▸ O que fazer: Reproduza a listagem inteira abaixo, linha por linha e sem nenhuma alteração, deixando as imagens fora da resposta.

╭─ Dados fornecidos

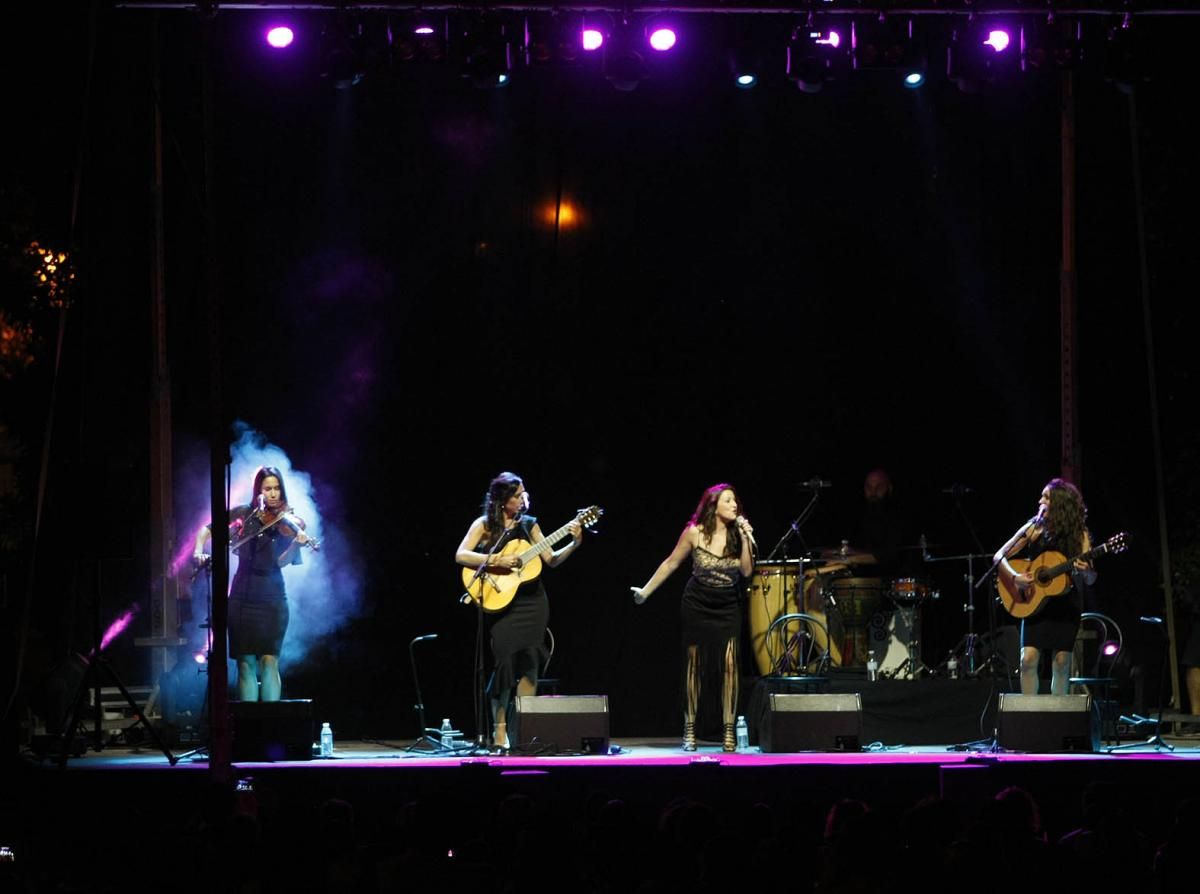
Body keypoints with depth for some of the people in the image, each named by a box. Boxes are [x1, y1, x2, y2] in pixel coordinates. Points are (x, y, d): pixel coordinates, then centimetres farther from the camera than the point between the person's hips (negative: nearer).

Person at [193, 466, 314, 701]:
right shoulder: (243, 514, 7)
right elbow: (208, 530, 12)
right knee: (245, 663, 1)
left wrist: (297, 544, -30)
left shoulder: (287, 522, 1)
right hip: (242, 597, 2)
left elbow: (281, 561, -10)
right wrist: (198, 551, -7)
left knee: (269, 660, -11)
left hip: (271, 598, -2)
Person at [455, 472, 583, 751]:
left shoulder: (528, 524, 10)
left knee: (529, 663, -3)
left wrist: (574, 544, -5)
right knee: (506, 661, -11)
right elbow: (461, 555, -12)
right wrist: (497, 561, -20)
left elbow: (551, 560, 10)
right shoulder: (484, 525, 0)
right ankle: (499, 732, -3)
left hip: (531, 601, 3)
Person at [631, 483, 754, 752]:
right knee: (694, 666, 4)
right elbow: (671, 563, 2)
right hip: (697, 606, -1)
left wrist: (745, 538, -19)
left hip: (728, 608, 1)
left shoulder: (738, 533, -4)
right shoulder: (695, 533, -9)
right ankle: (689, 731, 12)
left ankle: (729, 731, -5)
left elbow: (747, 570, -10)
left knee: (729, 663, -11)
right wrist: (646, 591, 5)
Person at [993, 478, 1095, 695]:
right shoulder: (1034, 528, 0)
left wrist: (1084, 571, -27)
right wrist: (1014, 577, -15)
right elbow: (999, 557, 3)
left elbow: (1091, 579, -3)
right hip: (1035, 603, 1)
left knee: (1061, 661, -3)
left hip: (1066, 605, -1)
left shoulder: (1079, 534, -3)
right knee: (1029, 658, -10)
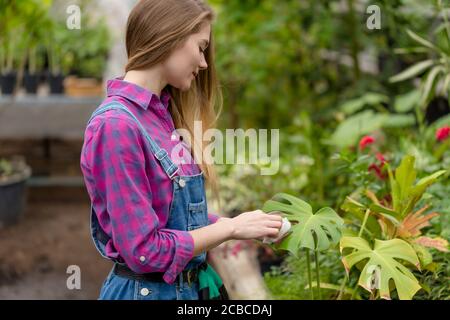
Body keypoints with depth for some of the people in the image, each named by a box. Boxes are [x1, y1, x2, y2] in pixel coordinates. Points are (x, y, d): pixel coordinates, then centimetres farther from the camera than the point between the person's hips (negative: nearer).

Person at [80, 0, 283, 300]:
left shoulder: (164, 115, 5)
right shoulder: (116, 124, -21)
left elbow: (183, 213, 9)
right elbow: (145, 251, -21)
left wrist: (241, 224, -3)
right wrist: (231, 228, -15)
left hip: (188, 286, 8)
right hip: (146, 289, -8)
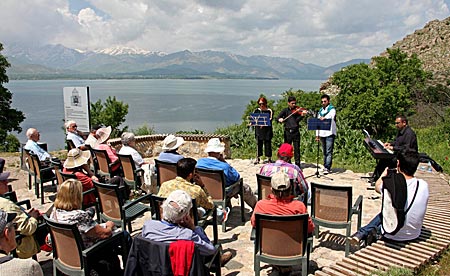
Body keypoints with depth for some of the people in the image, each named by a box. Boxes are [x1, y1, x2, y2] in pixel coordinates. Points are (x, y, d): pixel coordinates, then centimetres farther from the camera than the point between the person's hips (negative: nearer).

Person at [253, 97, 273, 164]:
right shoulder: (256, 110, 11)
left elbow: (270, 119, -11)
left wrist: (264, 124, -27)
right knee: (259, 144, 4)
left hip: (267, 130, -2)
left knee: (267, 144, 1)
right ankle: (257, 159, 10)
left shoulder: (269, 111, 1)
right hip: (258, 130, 2)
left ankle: (269, 159, 10)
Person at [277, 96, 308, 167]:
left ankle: (297, 165, 7)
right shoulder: (285, 110, 8)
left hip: (295, 131, -1)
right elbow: (278, 117, -1)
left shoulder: (297, 110, 4)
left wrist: (302, 115, -24)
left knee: (297, 149, 1)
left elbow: (297, 120, -8)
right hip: (287, 131, 1)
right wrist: (280, 119, -23)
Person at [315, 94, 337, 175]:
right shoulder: (320, 110, 16)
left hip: (330, 133, -6)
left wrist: (324, 118, -47)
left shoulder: (332, 109, -2)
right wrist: (317, 134, 12)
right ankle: (325, 166, 17)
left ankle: (327, 168, -8)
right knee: (324, 152, 10)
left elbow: (331, 116, -25)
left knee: (329, 152, -8)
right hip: (322, 134, 6)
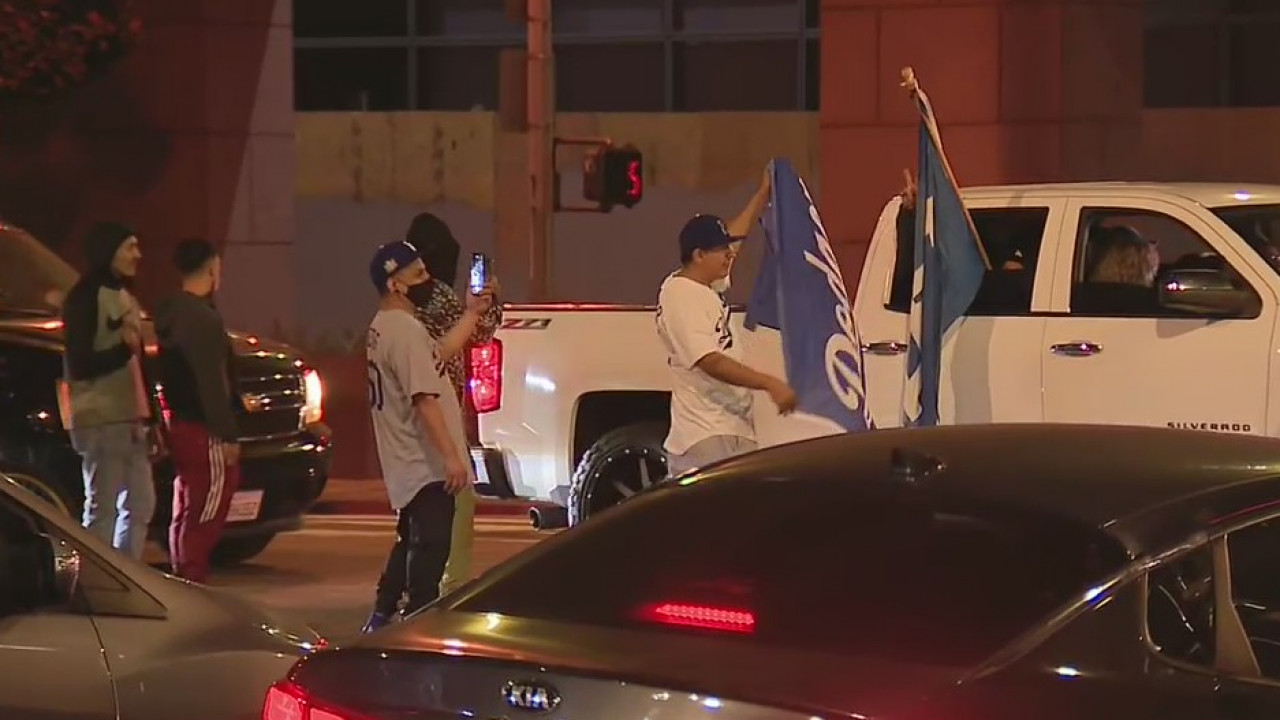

╰─

▸ Tarefa concluída:
Body keypoints with depth for some of the people in the image, each named by a box. Boxes are [x1, y1, x2, y2] in pixel coordinates. Points are (x, y, d): pixel coordinates, then centimetres farther from the camera than the point between the person's hips (negative: nearer).

Person at [193, 466, 314, 701]:
right shoulder: (243, 514, 7)
right elbow: (208, 530, 12)
right knee: (245, 663, 1)
left wrist: (297, 544, -30)
left shoulder: (287, 522, 1)
right hip: (242, 597, 2)
left elbow: (281, 561, -10)
right wrist: (198, 551, -7)
left knee: (269, 660, -11)
left hip: (271, 598, -2)
Person at [455, 472, 583, 751]:
left shoulder: (528, 524, 10)
left knee: (529, 663, -3)
left wrist: (574, 544, -5)
right knee: (506, 661, -11)
right elbow: (461, 555, -12)
right wrist: (497, 561, -20)
left elbow: (551, 560, 10)
right shoulder: (484, 525, 0)
right ankle: (499, 732, -3)
left hip: (531, 601, 3)
Person at [631, 483, 754, 752]:
right knee: (694, 666, 4)
right elbow: (671, 563, 2)
right hip: (697, 606, -1)
left wrist: (745, 538, -19)
left hip: (728, 608, 1)
left shoulder: (738, 533, -4)
right shoulder: (695, 533, -9)
right ankle: (689, 731, 12)
left ankle: (729, 731, -5)
left elbow: (747, 570, -10)
left knee: (729, 663, -11)
right wrist: (646, 591, 5)
Person at [993, 478, 1095, 695]:
right shoulder: (1034, 528, 0)
left wrist: (1084, 571, -27)
right wrist: (1014, 577, -15)
right elbow: (999, 557, 3)
left elbow: (1091, 579, -3)
right hip: (1035, 603, 1)
left knee: (1061, 661, -3)
left hip: (1066, 605, -1)
left shoulder: (1079, 534, -3)
right knee: (1029, 658, -10)
Body keypoints with depth for some of the people in the image, each named by a box. Boxes are [x1, y1, x2, y2] in pixel coordinates. Points are (x, y, d): pixel coordinates, then centimetres farther from the camera than the point between the person's hips (negative: nearer).

Person at [80, 0, 283, 300]:
left shoulder: (164, 115, 5)
right shoulder: (116, 124, -21)
left elbow: (183, 213, 9)
right elbow: (145, 251, -21)
left wrist: (241, 224, -3)
right wrist: (231, 228, -15)
left hip: (188, 286, 8)
right hip: (146, 289, -8)
Body keypoints with depth for some of the people in the image, each named by a box. Boxes are [x1, y1, x2, y2] in pixel coordinates. Points are (x, y, d): pixel coordinates, then centimetres farther from the camera than the point between the person's hips (negative: nearer).

Person at [253, 97, 273, 164]:
right shoulder: (256, 110, 11)
left elbow: (270, 119, -11)
left wrist: (264, 124, -27)
right knee: (259, 144, 4)
left hip: (267, 130, -2)
left knee: (267, 144, 1)
right ankle: (257, 159, 10)
left shoulder: (269, 111, 1)
right hip: (258, 130, 2)
left ankle: (269, 159, 10)
Person at [277, 96, 308, 167]:
left ankle: (297, 165, 7)
right shoulder: (285, 110, 8)
left hip: (295, 131, -1)
right elbow: (278, 117, -1)
left shoulder: (297, 110, 4)
left wrist: (302, 115, -24)
left knee: (297, 149, 1)
left elbow: (297, 120, -8)
right hip: (287, 131, 1)
right wrist: (280, 119, -23)
Person at [315, 94, 337, 175]:
right shoulder: (320, 110, 16)
left hip: (330, 133, -6)
left wrist: (324, 118, -47)
left shoulder: (332, 109, -2)
right wrist: (317, 134, 12)
right ankle: (325, 166, 17)
left ankle: (327, 168, -8)
right knee: (324, 152, 10)
left elbow: (331, 116, -25)
left knee: (329, 152, -8)
right hip: (322, 134, 6)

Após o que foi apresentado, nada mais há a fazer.